About four years ago I also began to dive into Ram Dass' teachings and that's where I started really hearing about Maharajji's lilas and miracles
For me, Maharajji has come to life because of the stories his devotees tell with all of that love, faith and fervor. I can't help but feel close to him and like
he's guiding me, loving me and helping me too, just like he does for everyone else. I can't help but cry and be overwhelmed by a love and an open heart that I can't really explain, all because of his grace. Now more than ever, I have come to realize that he is truly everywhere, and the more my faith grows, the more I see him--especially when I was in India...his pictures seemed to be showing up in moments where I just happened to look up instead of passing the moment by.
Three years ago, I decided to learn the Hanuman Chalisa, because I'd heard from a friend that it gave him strength during a very difficult time in his life. For me, it simply felt like it was time to learn it after hearing it and hearing about it. I was so completely overwhelmed by the task, and asked for Maharajji's blessing to learn it with ease. What should've taken me six months or more to learn took me roughly two months, practicing 10 verses progressively at a time, night and day. Every time I sat down to work on it, I felt like I was getting into a boat and floating down a river. I feel that taking it on as a practice and even chanting it now on the daily has invited so many opportunites and people into my life and has changed it for the better.

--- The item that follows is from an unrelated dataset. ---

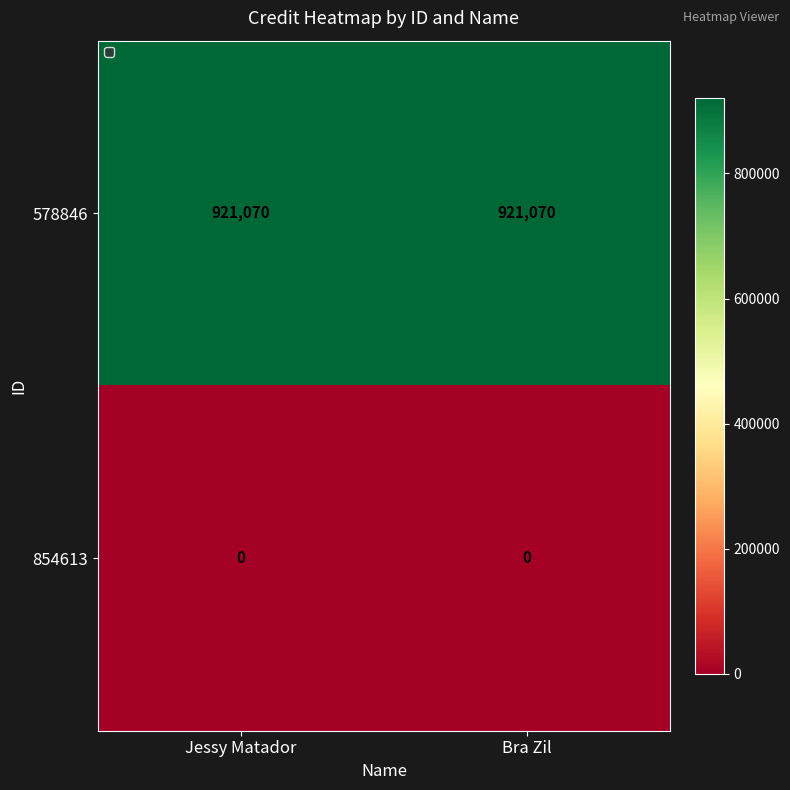

What is the total value across all series at Bra Zil?

921070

Maharajji's grace really shows up for me when I dissolve in tears--whether I'm looking at his photos, hearing one of Krishna Das' chants or stories about him, or chanting to Hanuman myself. Anything that has been weighing on my mind or heart completely goes away in the moments where his shakti overtakes my consciousness. I have grown to pay attention to how I've become a part of his giant lila--how we as devotees are all a part of it, so that we may remember God and love and serve each other in every moment. There are no accidents or coincidences--it's all God's grace, and God is One.
One lila I will never forget is when it was my last full day in Rishikesh a couple months ago. I walked across Laxman Jhula to go to this vegetarian cafe that I'd come to love in my short stay, and noticed that the little Hanuman temple stall I always gazed at but passed by, was actually open that morning. I entered and saw a sadhu sitting to my right and just wanted to pranam to Hanuman and be on my way. The sadhu stopped me as I was getting up and showed me the string that he was about to tie around my wrist whilst saying a mantra, to protect me on my long airplane journey home, he said. He then offered me prasad of water and golden raisins, but I put the water on my head instead of in my mouth and he got super angry. "THIS IS PRASAD--IF YOU DONT TAKE IT, WHAT ARE YOU EVEN DOING HERE?!" he shouted with wide, fiery eyes. I ditched my fear of drinking the water (which I thought might be Ganga water and heard it wasn't safe to drink) and took all the prasad and said, JAI HANUMAN. He seemed pleased that I finally had my prasad. He then began to speak to me and without missing a beat he said, "Many forms--Maa, Hanuman, Shiva, but God is ONE!" with his index finger prominently pointed up to the sky, but close to my face--much like a photo of Maharajji I'd seen before. That was the giveaway for me--the finger. Maharajji I felt had entered his sadhu's body and acted out the whole lila with me. To further appease him, I asked him if we could chant the Chalisa together, as it was a Tuesday (Hanuman's day). He told me I could sit on the other side and look at Hanumanji with heart as I chanted and as he continued to bless people who continued to come and go. He had me chant it twice, and kept telling the Indian people who came that I actually knew the whole thing (without looking at a book)! After I sat for a very long time after chanting, he told me that I was lucky. I pranamed once more and said goodbye to the sadhu, and floated to the cafe I was originally trying to go to on a cloud, and remained in that very high, transfixed state for most of that morning.
Maharajji is Hanuman incarnate, but he is also very Krishna-like too--running away when we all get too attached to his presence, whether we were with him in the body or not. Through my recent experiences in India and all the lilas in my life thus far, I don't doubt that he is always around and always looking out for me and all of us--but we feel him more at some times than others. I find he always comes when we call (by his own name or by any form we choose). He comes when he look at his photos. He comes when we listen to or read the stories of his devotees. I am very grateful for our sangha and for Maharajji's grace he continues to bestow on me at the exact right time.